67 dias e 67 noites de uma delação
Dezessete de maio de 2017, aniversário de 12 anos de um
dos meus filhos -que deixaria a escola e sairia do país a meu pedido-, foi
também o dia do meu renascimento. Senti-me um novo ser humano, com valores,
entendimento e coragem para romper com elos inimagináveis da corrupção
praticada pelas maiores autoridades do nosso país.
Em vez de comemorar seu aniversário, minha filha
juntou-se a milhões de brasileiros que tomavam conhecimento de episódios de
embrulhar o estômago. Naquele dia vazou para a imprensa o conteúdo do acordo de
colaboração premiada que havíamos assinado com a Procuradoria-Geral da
República. Confesso que minha reação foi de medo, preocupação e angústia.
Afinal, uma semana antes estivera em audiência no Supremo
Tribunal Federal para cumprir os ritos necessários à homologação do acordo. Era
essa a notícia que eu estava ansiosamente aguardando, não a do súbito
vazamento.
Desde então, vivo num turbilhão para o qual são
arrastadas minha família, meus amigos e funcionários.
Imagens minhas e da minha família embarcando num avião,
tiradas do circuito interno do Aeroporto Internacional de Guarulhos, foram
exibidas na TV, como se estivéssemos fugindo. Um completo absurdo.
Políticos, que até então se beneficiavam dos recursos da
J&F para suas campanhas eleitorais, passaram a me criticar, lançando mão de
mentiras. Disseram, por exemplo, que, depois da delação, eu estaria flanando
livre e solto pela Quinta Avenida, quando, na verdade, nem em Nova York eu
estava.
Para proteger a integridade física da minha família,
decidi ir para uma pequena cidade no interior dos Estados Unidos, longe da
curiosidade alheia. Nessa altura, porém, eu já havia sido transformado no
inimigo público número um, e nada do que eu falasse mereceria crédito.

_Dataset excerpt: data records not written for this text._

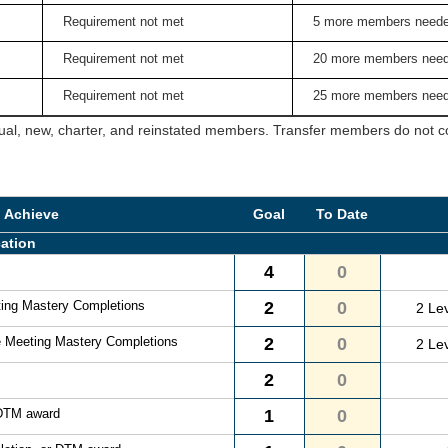
Requirement not met
5 more members need
Requirement not met
20 more members nee
Requirement not met
25 more members nee
ual, new, charter, and reinstated members. Transfer members do not cou
o Achieve
Goal
To Date
ation
4
0
ting Mastery Completions
2
0
2 Le
e Meeting Mastery Completions
2
0
2 Le
2
0
 DTM award
1
0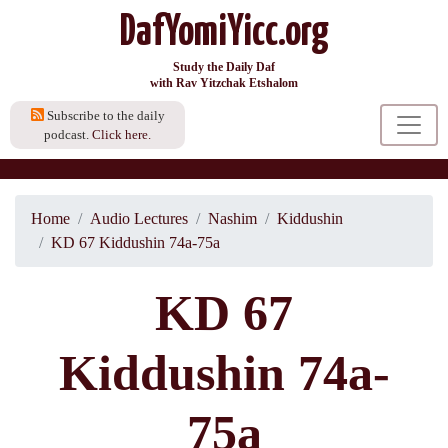
DafYomiYicc.org
Study the Daily Daf
with Rav Yitzchak Etshalom
Subscribe to the daily
podcast.
Click here.
Home
Audio Lectures
Nashim
Kiddushin
KD 67 Kiddushin 74a-75a
KD 67
Kiddushin 74a-
75a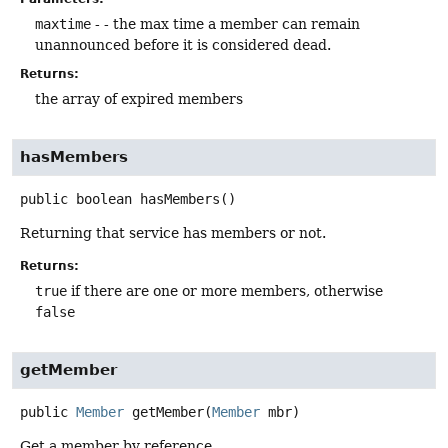
maxtime
- - the max time a member can remain
unannounced before it is considered dead.
Returns:
the array of expired members
hasMembers
public
boolean
hasMembers
()
Returning that service has members or not.
Returns:
true
if there are one or more members, otherwise
false
getMember
public
Member
getMember
(
Member
 mbr)
Get a member by reference.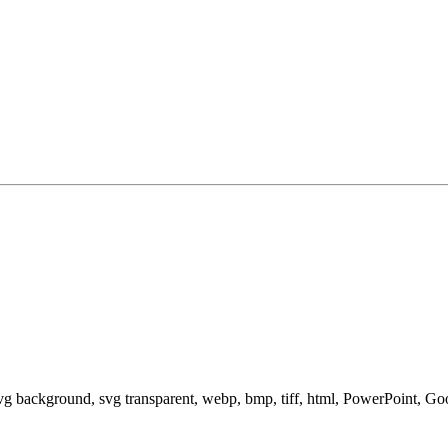
svg background, svg transparent, webp, bmp, tiff, html, PowerPoint, G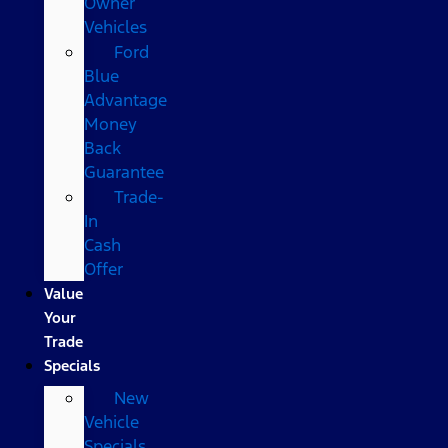
Owner
Vehicles
Ford
Blue
Advantage
Money
Back
Guarantee
Trade-
In
Cash
Offer
Value
Your
Trade
Specials
New
Vehicle
Specials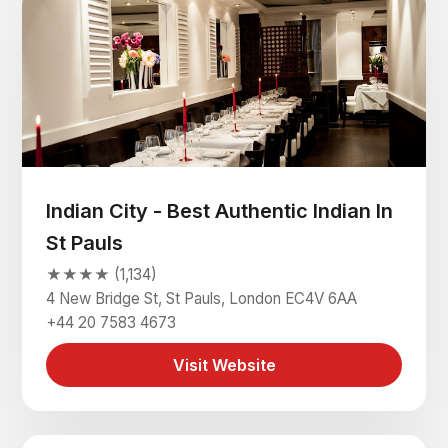
Indian City - Best Authentic Indian In
St Pauls
★★★★ (1,134)
4 New Bridge St, St Pauls, London EC4V 6AA
+44 20 7583 4673
Visit Website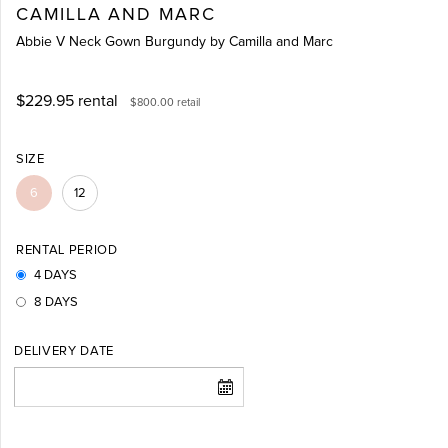
CAMILLA AND MARC
Abbie V Neck Gown Burgundy by Camilla and Marc
$229.95
rental
$800.00
retail
SIZE
6
12
RENTAL PERIOD
4 DAYS
8 DAYS
DELIVERY DATE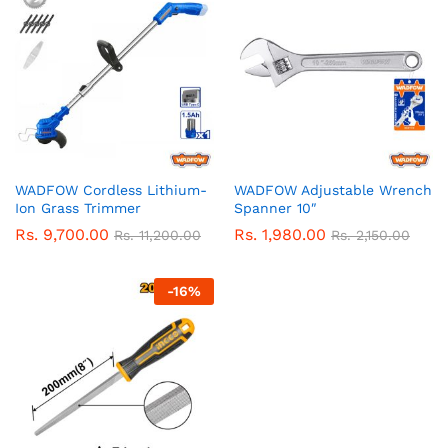
WADFOW Cordless Lithium-
WADFOW Adjustable Wrench
Ion Grass Trimmer
Spanner 10″
Rs.
9,700.00
Rs.
1,980.00
Rs.
11,200.00
Rs.
2,150.00
-
16
%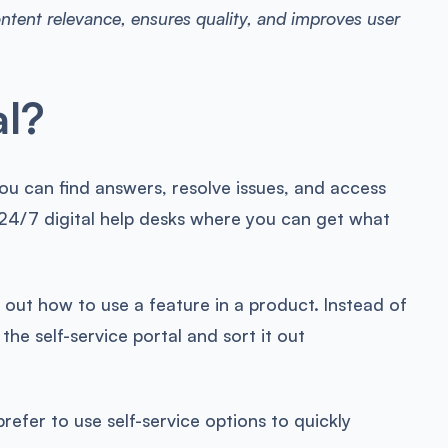
ontent relevance, ensures quality, and improves user
al?
you can find answers, resolve issues, and access
ke 24/7 digital help desks where you can get what
 out how to use a feature in a product. Instead of
he self-service portal and sort it out
prefer to use self-service options to quickly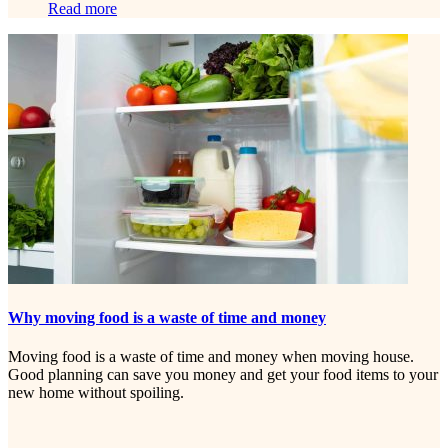
Read more
Why moving food is a waste of time and money
Moving food is a waste of time and money when moving house.
Good planning can save you money and get your food items to your
new home without spoiling.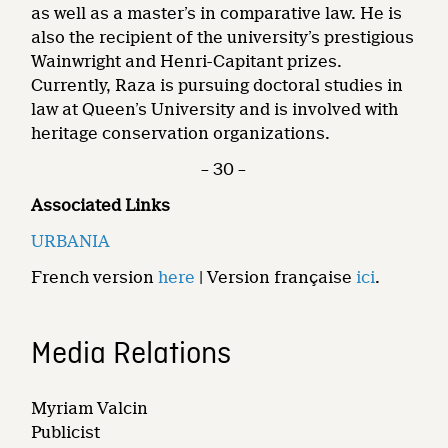
as well as a master’s in comparative law. He is
also the recipient of the university’s prestigious
Wainwright and Henri-Capitant prizes.
Currently, Raza is pursuing doctoral studies in
law at Queen’s University and is involved with
heritage conservation organizations.
– 30 –
Associated Links
URBANIA
French version
here
| Version française
ici
.
Media Relations
Myriam Valcin
Publicist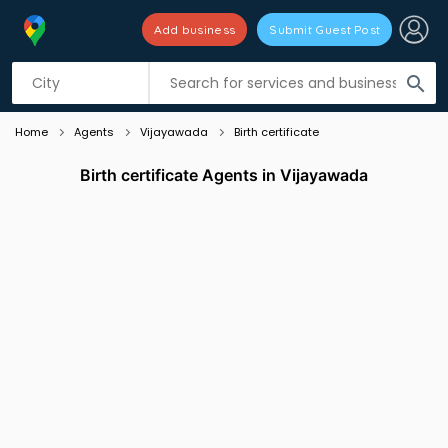
Add business
Submit Guest Post
Listing filters
filter_list
search
Home
Agents
Vijayawada
Birth certificate
Birth certificate Agents in Vijayawada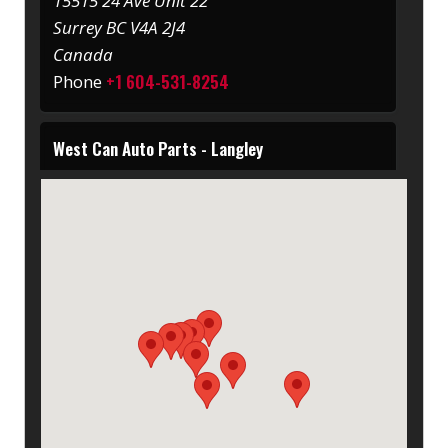
15515 24 Ave Unit 22
Surrey BC V4A 2J4
Canada
+1 604-531-8254
Phone
West Can Auto Parts - Langley
20529 62 Ave
Langley BC V3A 8R4
Canada
+1 604-530-7278
Phone
West Can Auto Parts - Port Coquitlam
2549 Kingsway Ave
BC V3C 1T5
Canada
+1 604-464-6677
Phone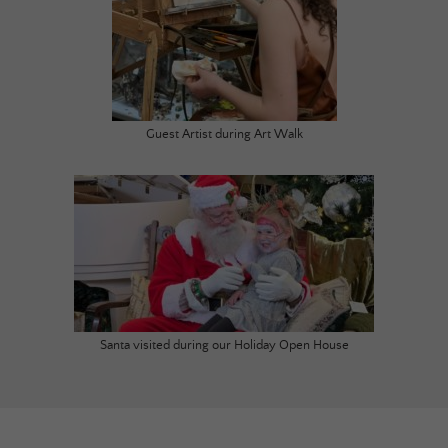
Guest Artist during Art Walk
Santa visited during our Holiday Open House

Minha exata localização nem seria assim tão relevante, a
não ser por revelar uma estrutura armada com o objetivo de transformar a realidade
complexa, plena de nuances, num maniqueísmo primário, em que eu deveria ser o
mal para que outros pudessem ser o bem.
Mentiras foram alardeadas em série. Mentiram que durante
esse período eu teria jantado no luxuoso restaurante Nello, em Nova York;
mentiram que eu teria viajado para Mônaco a fim de assistir ao GP de Fórmula 1;
mentiram que eu teria fugido com meu barco.
A lista das inverdades não parou por aí. Mentiram que eu
estaria protegendo o ex-presidente Lula; mentiram que eu seria o responsável
pelo vazamento do áudio para imprensa para ganhar milhões com especulações
financeiras; mentiram que eu teria editado as gravações.
Por fim, a maior das mistificações: eu teria estragado a
recuperação da economia brasileira, como se ela fosse frágil a ponto de ter que
baixar a cabeça para políticos corruptos.
De uma hora para outra, passei de maior produtor de
proteína animal do mundo, de presidente do maior grupo empresarial privado
brasileiro, a "notório falastrão", "bandido confesso",
"sujeito bisonho" e tantas outras expressões desrespeitosas.
Venderam uma imagem perfeita: "Empresário
irresponsável e aproveitador toca fogo no país, rouba milhões e vai curtir a
vida no exterior".
A única verdade que sei é que, desde aquele 17 de maio,
estou focado na segurança de minha família e na saúde financeira das empresas,
para continuar garantindo os 270 mil empregos que elas geram.
Por isso, demos início a um agressivo plano de
desinvestimento que tem tido considerável êxito, o que demonstra a qualidade da
equipe e das empresas que administramos.
De volta a São Paulo, onde moro com minha mulher e meus
filhos, vejo na imprensa políticos me achincalhando no mesmo discurso em que
tentam barrar o que chamam de "abuso de autoridade".
Eles estão em modo de negação. Não os julgo. Sei o que é
isso. Antes de me decidir pela colaboração premiada, eu também fazia o mesmo.
Achava que estava convencendo os outros, mas na realidade enganava a mim mesmo,
traía a minha história, não honrava o passado de trabalho da minha família.
Poucos mencionam a multa de R$ 10,3 bilhões que pagaremos,
como resultante do nosso acordo de leniência. Essa obrigação servirá para que
nossas próximas gerações jamais se esqueçam dessa lição do que não fazer.
Não tenho dúvida de que esse acordo pagará com sobra
possíveis danos à sociedade brasileira.
Hoje, depois de 67 dias e 67 noites da divulgação da
delação, resolvi escrever este artigo, não para me vitimar -o que jamais fiz-,
mas para acabar com mentiras e folclores e dizer que sou feito de carne e osso.
E entregar ao tempo a missão de revelar a razão.